Wamphyri! Brian Lumley

Georgina, reclining in the back of the car, eyes almost closed in her suddenly pale face, gave a start and sat upright. She had been on the verge of remembering something about the place where Ilya died, something she hadn’t wanted to remember. Now she gulped air grate-fully, forced a smile. ‘There already?’ She managed to get the words out. ‘I … I must have been miles away!’

Anne pulled the big car into the car park behind the church, braking to a gentle halt. Then she turned to look at her passenger. ‘Are you sure you’re all right?’

Georgina nodded. ‘Yes, I’m fine. Maybe a little tired, that’s all. Come on, help me with the carry-cot.’

The church was of old stone, all stained glass and Gothic arches, with a cemetery to one side where the headstones were leaning and crusted with grey-green lichens. Georgina couldn’t bear lichens, especially when they covered old legends gouged in leaning slabs. She looked the other way as she hurried by the graveyard and turned left around the buttressed corner of the church towards its entrance. Anne, almost dragged along on the other handle of the carry-cot, had to break into a trot to keep up.

‘Goodness!’ she protested. ‘You’d think we were late or something!’ And in fact they were, almost.

Waiting on the steps in front of the church, there stood Anne’s fianc6, George Lake. They had lived together for three years and only just set a date; and they were to be Yulian’s godparents. There had been several christenings this morning; the most recent party of beaming parents, godparents and relatives was just leaving, the mother radiant as she held her child in its christening-gown. George skipped by them, came hurrying down the steps, took the carry-cot and said, ‘I sat through the entire service, four christenings, all that mumbling and muttering and splashing – and screaming! But I thought it was only right that one of us be here from start to finish. But the old vicar – Lord, he’s a boring old fart! God forgive me!’

George and Anne might well have been brother and sister, even twins. Toss opposites attracting out the window, thought Georgina. They were both five-ninish, a bit plump if not actually fat; both blondes, grey eyed, soft-spoken. A few weeks separated their birth-dates: George was a Sagittarius and Anne a Capricorn. Typically, he would sometimes put his foot in it; she had sufficient of her sign’s stability to pull him out of it. That was Anne’s interpretation of their relationship, she being a lifelong advocate of astrology.

Leaving Georgina’s hands free to tidy herself up a little, they now took the carry-cot between them and made to enter the church. The twin doors were of oak under a Gothic arch, one standing half open outwards on to the landing at the head of the steps.
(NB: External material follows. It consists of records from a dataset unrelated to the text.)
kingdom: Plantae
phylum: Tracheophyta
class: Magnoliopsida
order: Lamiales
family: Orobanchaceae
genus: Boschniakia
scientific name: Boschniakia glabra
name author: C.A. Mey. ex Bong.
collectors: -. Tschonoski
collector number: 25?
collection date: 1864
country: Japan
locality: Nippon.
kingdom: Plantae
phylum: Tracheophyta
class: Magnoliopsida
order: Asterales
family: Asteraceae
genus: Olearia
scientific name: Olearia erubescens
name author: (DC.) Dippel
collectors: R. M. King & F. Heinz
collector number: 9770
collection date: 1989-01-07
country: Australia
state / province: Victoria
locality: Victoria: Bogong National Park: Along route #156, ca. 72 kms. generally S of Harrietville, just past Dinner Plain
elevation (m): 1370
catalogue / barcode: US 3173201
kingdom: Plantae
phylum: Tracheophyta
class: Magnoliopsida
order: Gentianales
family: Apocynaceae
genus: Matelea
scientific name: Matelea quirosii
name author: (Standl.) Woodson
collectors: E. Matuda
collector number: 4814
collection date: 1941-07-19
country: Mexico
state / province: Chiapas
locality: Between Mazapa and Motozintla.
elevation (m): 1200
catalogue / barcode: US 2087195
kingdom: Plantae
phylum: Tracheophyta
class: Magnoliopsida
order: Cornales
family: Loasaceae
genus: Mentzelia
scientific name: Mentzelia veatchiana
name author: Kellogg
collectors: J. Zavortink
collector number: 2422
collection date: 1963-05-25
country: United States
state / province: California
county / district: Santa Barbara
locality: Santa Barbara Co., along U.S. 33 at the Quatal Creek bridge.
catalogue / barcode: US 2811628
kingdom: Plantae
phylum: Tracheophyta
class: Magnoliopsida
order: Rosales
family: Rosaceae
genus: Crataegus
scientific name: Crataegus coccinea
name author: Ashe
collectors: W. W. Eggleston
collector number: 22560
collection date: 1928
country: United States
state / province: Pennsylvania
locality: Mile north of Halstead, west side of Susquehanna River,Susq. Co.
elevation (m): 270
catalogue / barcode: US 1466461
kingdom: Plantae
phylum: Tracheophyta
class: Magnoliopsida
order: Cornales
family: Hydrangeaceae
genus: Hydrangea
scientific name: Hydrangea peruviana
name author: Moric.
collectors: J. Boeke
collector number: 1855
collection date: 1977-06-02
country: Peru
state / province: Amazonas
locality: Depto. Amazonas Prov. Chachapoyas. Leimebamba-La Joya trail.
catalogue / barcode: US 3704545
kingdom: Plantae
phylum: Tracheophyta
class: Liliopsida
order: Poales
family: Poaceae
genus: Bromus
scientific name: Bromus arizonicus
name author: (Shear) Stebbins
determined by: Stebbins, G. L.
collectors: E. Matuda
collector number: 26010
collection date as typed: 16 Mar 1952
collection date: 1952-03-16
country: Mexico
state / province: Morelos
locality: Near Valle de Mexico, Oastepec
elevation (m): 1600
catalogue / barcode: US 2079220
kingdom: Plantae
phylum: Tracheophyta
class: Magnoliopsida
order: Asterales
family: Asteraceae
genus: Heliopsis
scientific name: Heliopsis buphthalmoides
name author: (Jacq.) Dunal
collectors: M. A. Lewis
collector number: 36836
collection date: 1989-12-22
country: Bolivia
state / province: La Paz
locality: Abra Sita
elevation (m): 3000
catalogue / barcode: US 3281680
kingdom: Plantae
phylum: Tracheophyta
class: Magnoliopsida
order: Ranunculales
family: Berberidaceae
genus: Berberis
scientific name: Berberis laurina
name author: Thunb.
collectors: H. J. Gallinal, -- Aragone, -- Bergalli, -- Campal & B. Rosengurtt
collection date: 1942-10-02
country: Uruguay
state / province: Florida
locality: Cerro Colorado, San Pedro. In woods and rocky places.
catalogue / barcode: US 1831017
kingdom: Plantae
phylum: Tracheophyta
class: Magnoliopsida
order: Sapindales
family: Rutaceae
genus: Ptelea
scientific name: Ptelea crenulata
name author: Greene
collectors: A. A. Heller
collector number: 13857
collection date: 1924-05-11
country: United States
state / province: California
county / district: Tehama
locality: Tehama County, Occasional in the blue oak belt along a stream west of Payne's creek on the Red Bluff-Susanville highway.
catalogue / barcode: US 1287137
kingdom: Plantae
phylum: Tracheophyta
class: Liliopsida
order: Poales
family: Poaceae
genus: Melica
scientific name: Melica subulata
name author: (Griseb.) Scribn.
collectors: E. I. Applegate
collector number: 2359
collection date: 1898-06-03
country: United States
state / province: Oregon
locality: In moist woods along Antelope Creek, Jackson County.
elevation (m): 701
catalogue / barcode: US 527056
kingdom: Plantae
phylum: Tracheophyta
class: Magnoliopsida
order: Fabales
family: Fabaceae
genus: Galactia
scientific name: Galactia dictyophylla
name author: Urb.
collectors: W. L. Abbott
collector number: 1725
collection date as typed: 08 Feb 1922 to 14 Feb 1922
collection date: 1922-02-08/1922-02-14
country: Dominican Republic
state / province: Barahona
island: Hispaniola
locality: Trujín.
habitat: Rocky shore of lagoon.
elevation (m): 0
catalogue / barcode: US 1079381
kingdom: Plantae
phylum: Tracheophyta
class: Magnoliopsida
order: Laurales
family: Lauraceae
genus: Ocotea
A wind came up from nowhere, blew yesterday’s confetti up in mad swirls and slammed the door resoundingly in their faces. Earlier there had been the odd ray of sunshine filtering through wispy grey clouds, but now the clouds seemed to mass, the sun was switched off like a light and it grew noticeably darker.

‘Not cold enough for snow,’ said George, turning his eyes apprehensively up to the sky. ‘My guess is it’s going to chuck it down!’

‘Chuck it or bucket?’ Anne was still reeling from the door’s slamming, her expression puzzled.

‘Fuck it!’ said George, irreverently. ‘Let’s get in!’

A moment more and the door was shoved open from inside by the vicar. He was lean, getting on a bit in years, close to bald. His one advantage was of great height, so that he could look down on them all. He had little eyes made huge by thick-lensed spectacles, and a veined beak of a nose that seemed to turn his head as if it were a weathercock. His thinness gave the impression of a mantis, but at the same time he managed to look owlish.

A bird of pray! thought George, and grinned to himself. But at the same time he noted that the old vicar’s handshake was warm and full of comfort, however trembly, and that his smile was a beam of pure goodness. Nor was he lacking in his own brand of dry wit.